Start of Block

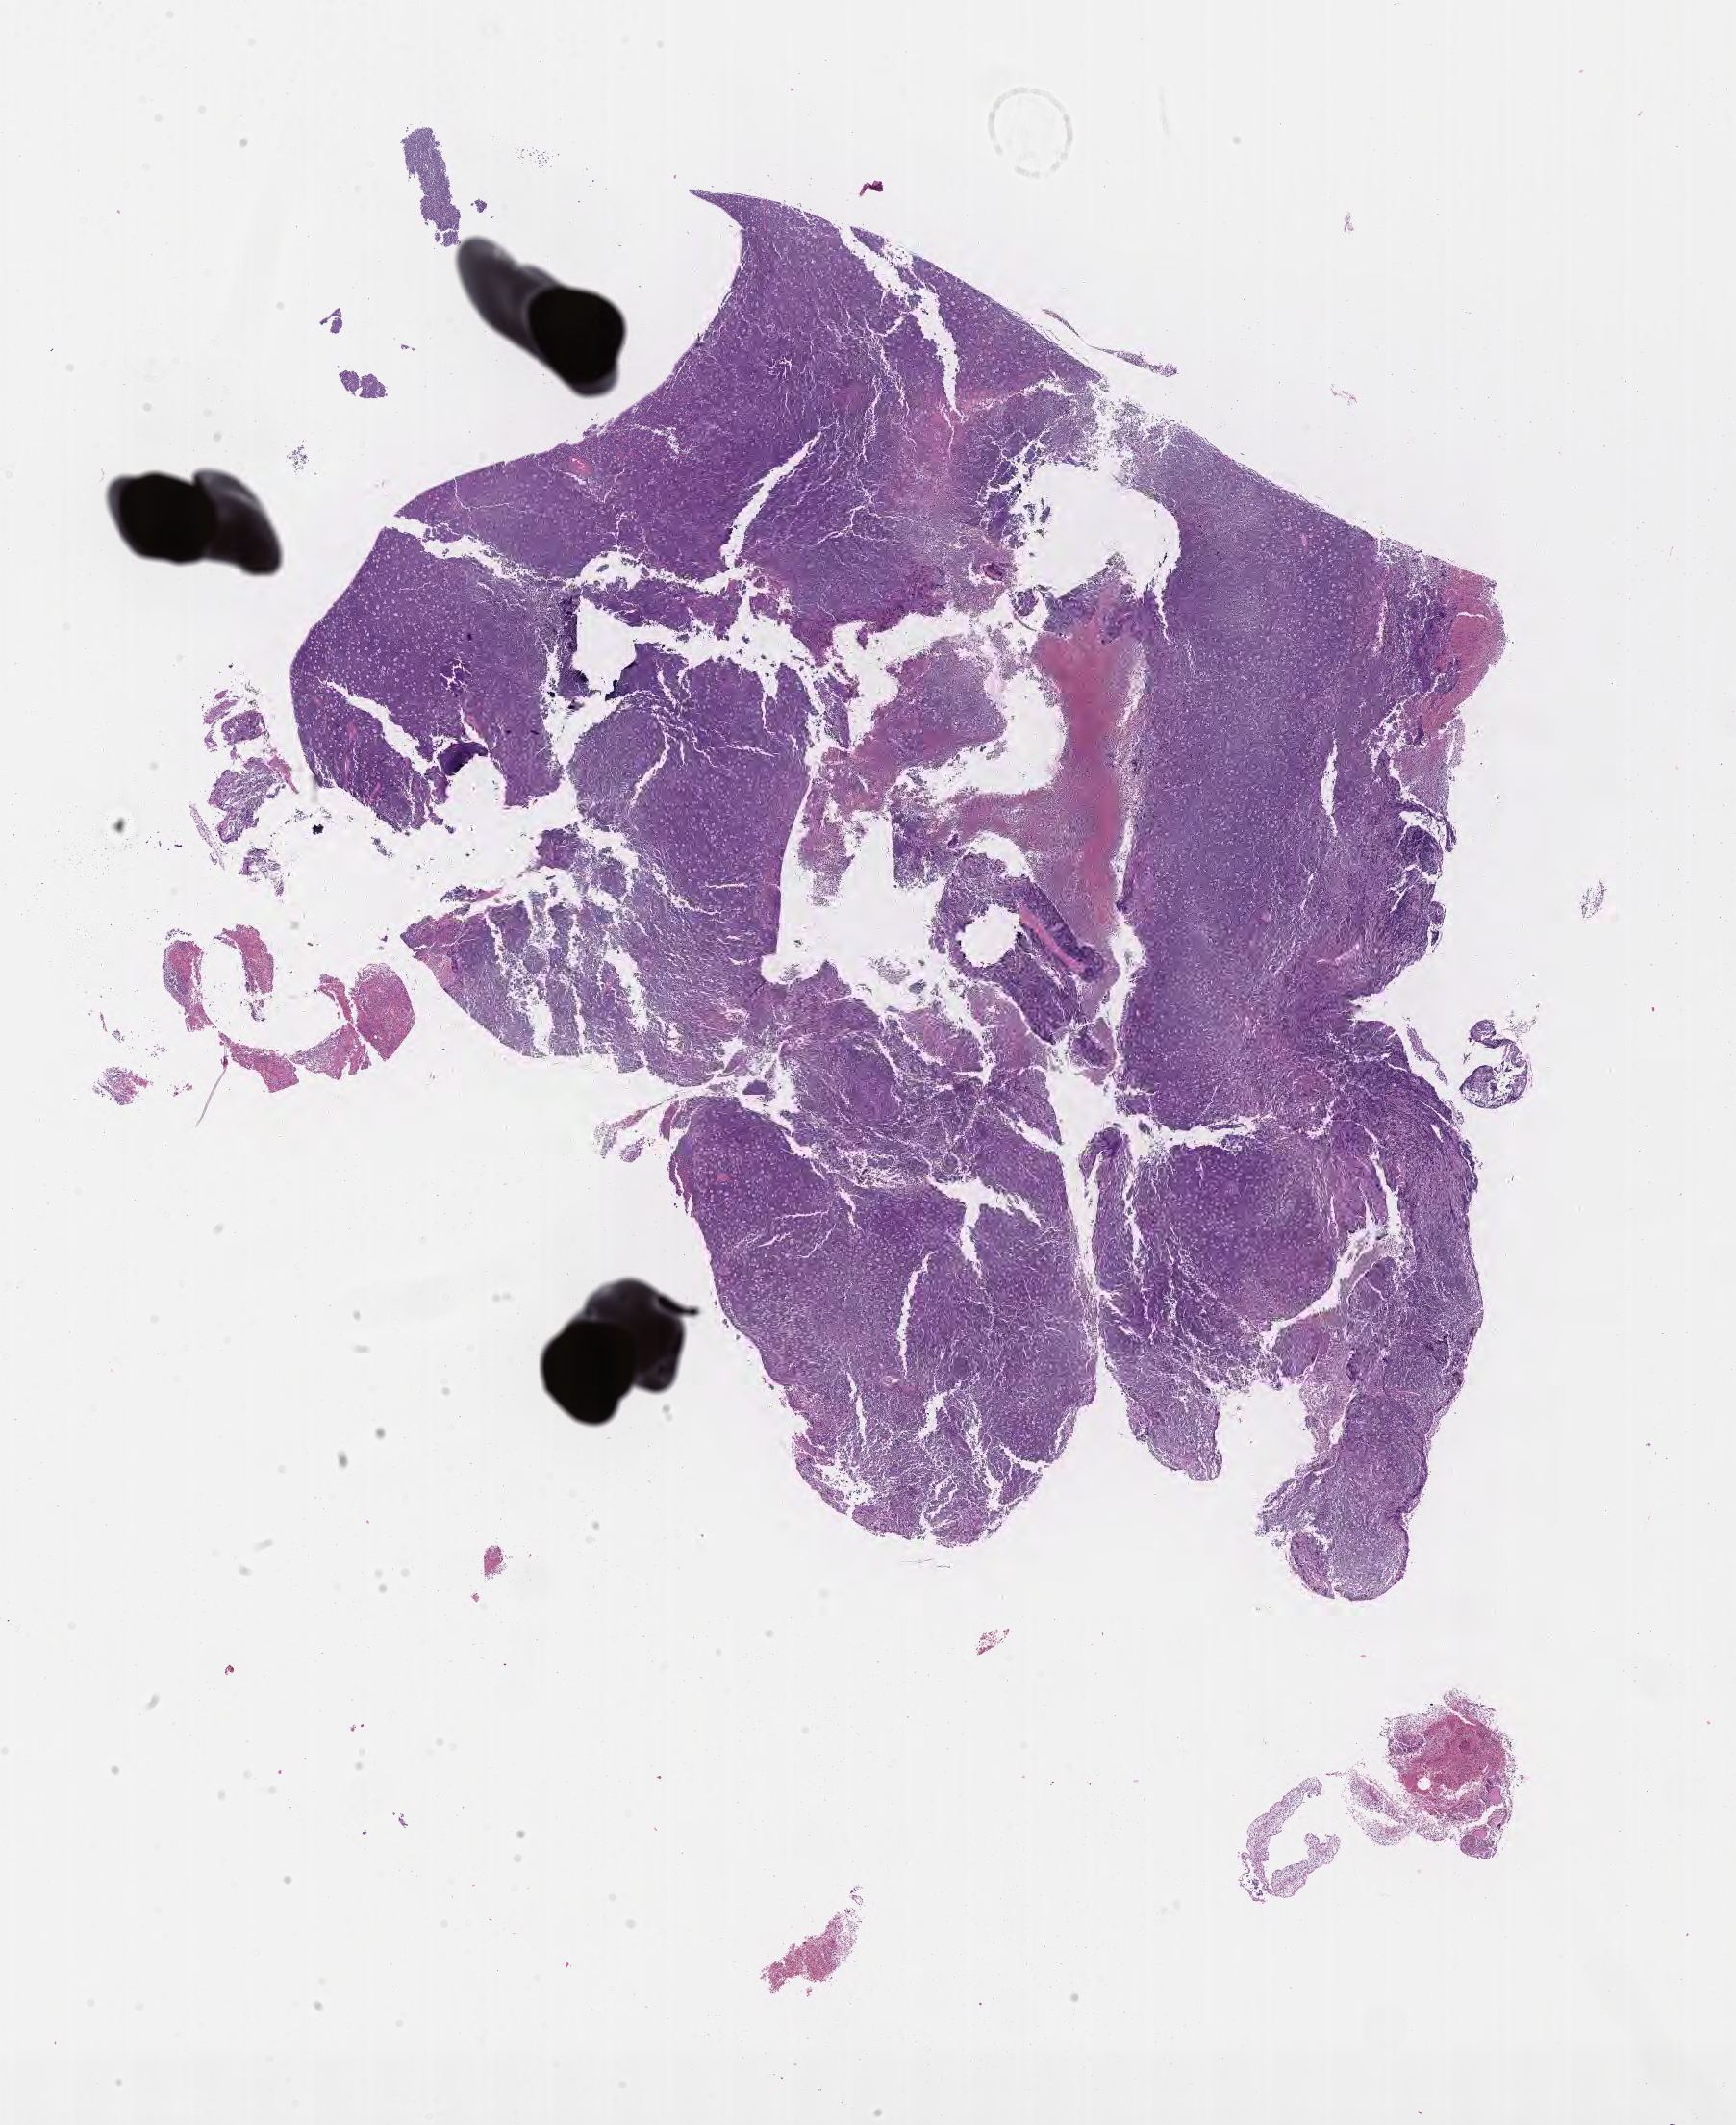
Digitized H&E-stained section — whole scanned area (about 14.6 x 17.9 mm) shown as a low-resolution overview. Patient male; 51 years old.
Specimen: tumor tissue.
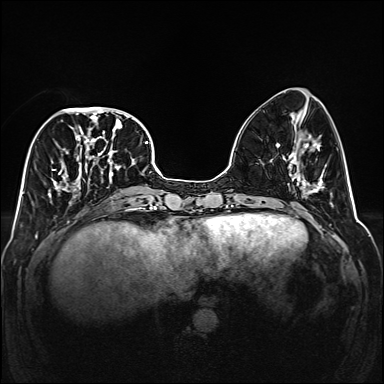
Breast MRI (dynamic contrast-enhanced), one axial slice; position 60 of 160 along the scan axis; dynamic contrast-enhanced series, time point 2 of 6 at this slice position (early post-contrast); 1.5 T; TE 2.3 ms, TR 5.2 ms; 1 mm slice thickness; 384 × 384 image matrix. Female patient.
Outlined on this slice (semi-automatically segmented with operator editing):
- enhancing-tissue mask used for the functional tumour volume (all voxels passing the contrast-enhancement thresholds inside the analysis volume; usually the tumour): bounding box [x1, y1, x2, y2] px = [48, 107, 141, 203]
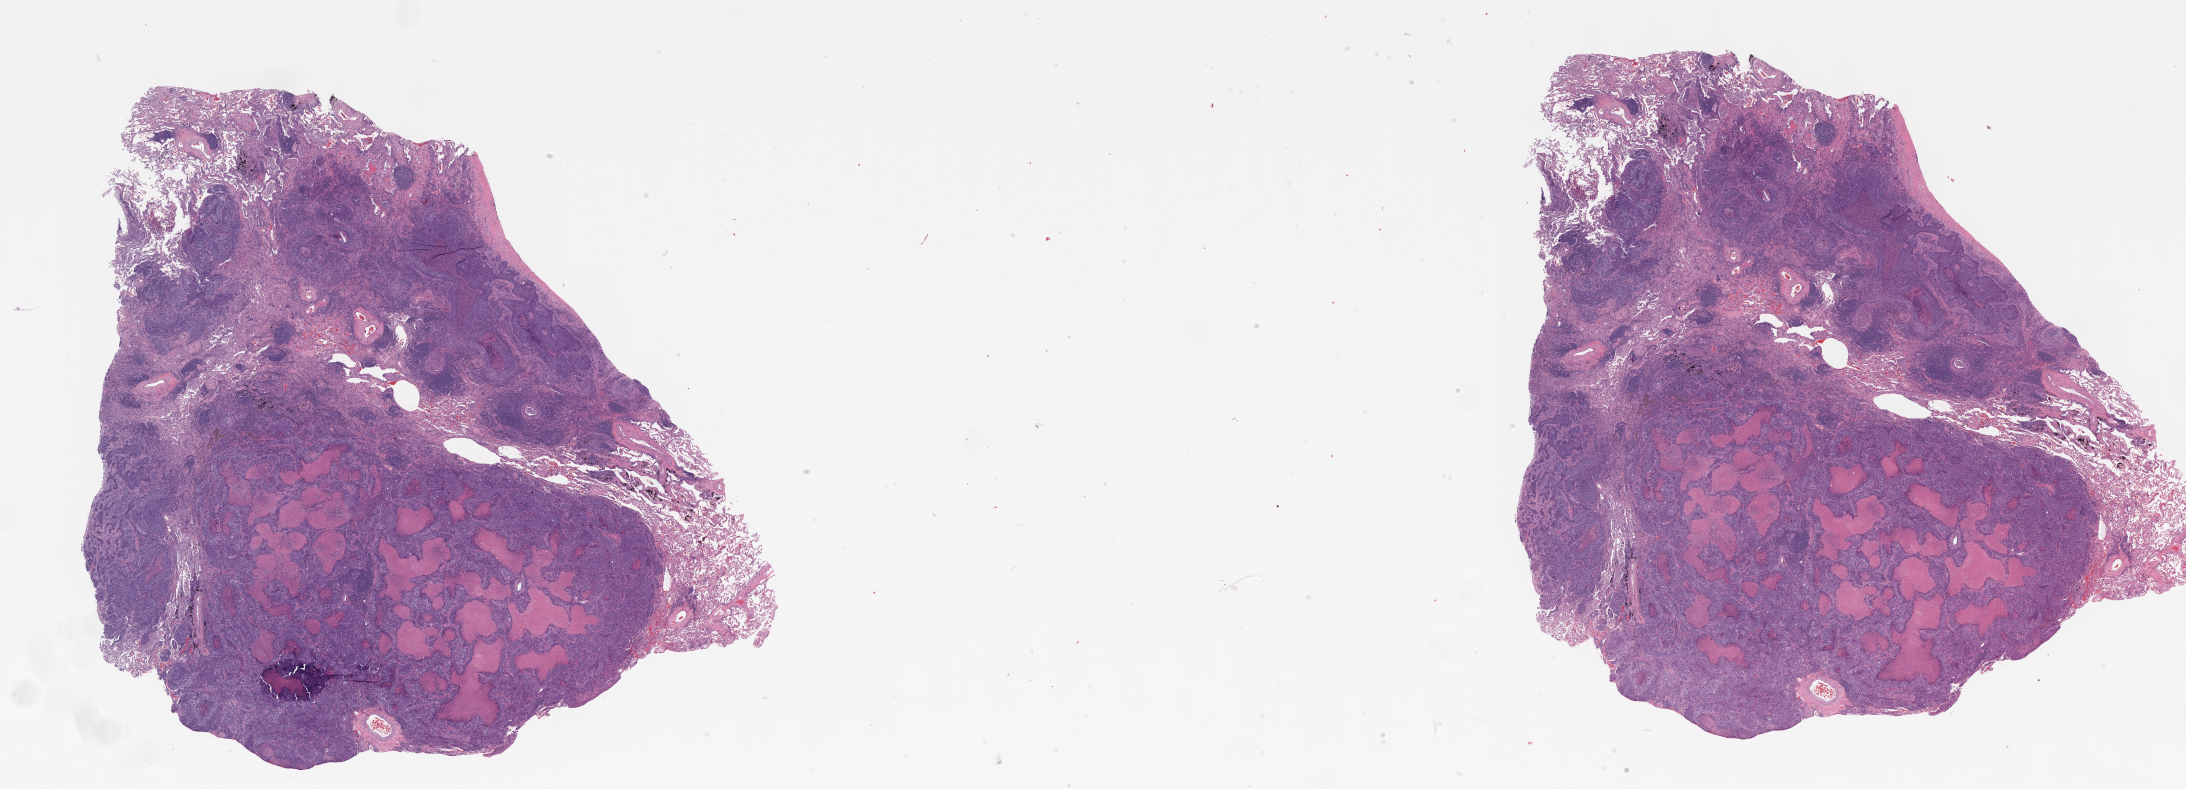
H&E whole-slide image — whole scanned area (about 35.0 x 12.6 mm) shown as a low-resolution overview; formalin-fixed paraffin-embedded (FFPE) diagnostic section; lung, primary tumour sample. Male patient.
Laterality: left. AJCC pathologic stage: IIA. TNM: T1 N1 M0. Pathologic diagnosis: Squamous cell carcinoma, NOS (lower lobe, lung).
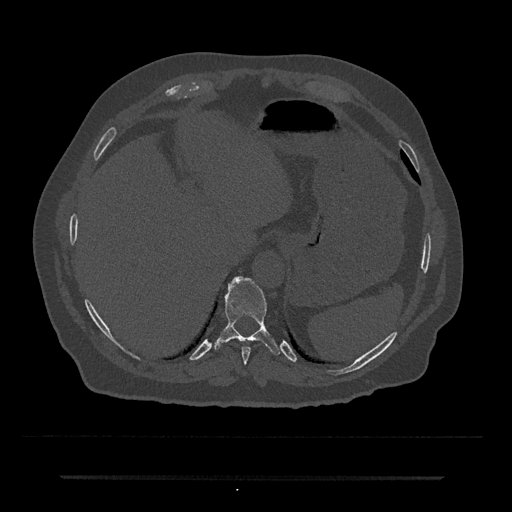
CT including the spine, one axial slice. Position 239 of 797 along the scan axis. Reconstruction kernel Br40s/3. 120 kVp. Bone window (W 1800 / L 400 HU). 0.5 mm slice thickness. 512 × 512 image matrix, field of view 437 × 437 mm. Male patient, age 69 years. Case-level facts recorded for this patient, not image findings: primary cancer: prostate.
Annotated regions visible in this slice (semi-automatically segmented with operator editing):
- T10 vertebra: bounding box <214,276,280,355> (left, top, right, bottom; pixels)
- T9 vertebra: <241,346,251,365>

End of Block

## Work order
In your copy, please omit the pictures and print every line of the records exactly.

## Expected answer
Digitized H&E-stained section — whole scanned area (about 14.6 x 17.9 mm) shown as a low-resolution overview. Patient male; 51 years old.
Specimen: tumor tissue.
Breast MRI (dynamic contrast-enhanced), one axial slice; position 60 of 160 along the scan axis; dynamic contrast-enhanced series, time point 2 of 6 at this slice position (early post-contrast); 1.5 T; TE 2.3 ms, TR 5.2 ms; 1 mm slice thickness; 384 × 384 image matrix. Female patient.
Outlined on this slice (semi-automatically segmented with operator editing):
- enhancing-tissue mask used for the functional tumour volume (all voxels passing the contrast-enhancement thresholds inside the analysis volume; usually the tumour): bounding box [x1, y1, x2, y2] px = [48, 107, 141, 203]
H&E whole-slide image — whole scanned area (about 35.0 x 12.6 mm) shown as a low-resolution overview; formalin-fixed paraffin-embedded (FFPE) diagnostic section; lung, primary tumour sample. Male patient.
Laterality: left. AJCC pathologic stage: IIA. TNM: T1 N1 M0. Pathologic diagnosis: Squamous cell carcinoma, NOS (lower lobe, lung).
CT including the spine, one axial slice. Position 239 of 797 along the scan axis. Reconstruction kernel Br40s/3. 120 kVp. Bone window (W 1800 / L 400 HU). 0.5 mm slice thickness. 512 × 512 image matrix, field of view 437 × 437 mm. Male patient, age 69 years. Case-level facts recorded for this patient, not image findings: primary cancer: prostate.
Annotated regions visible in this slice (semi-automatically segmented with operator editing):
- T10 vertebra: bounding box <214,276,280,355> (left, top, right, bottom; pixels)
- T9 vertebra: <241,346,251,365>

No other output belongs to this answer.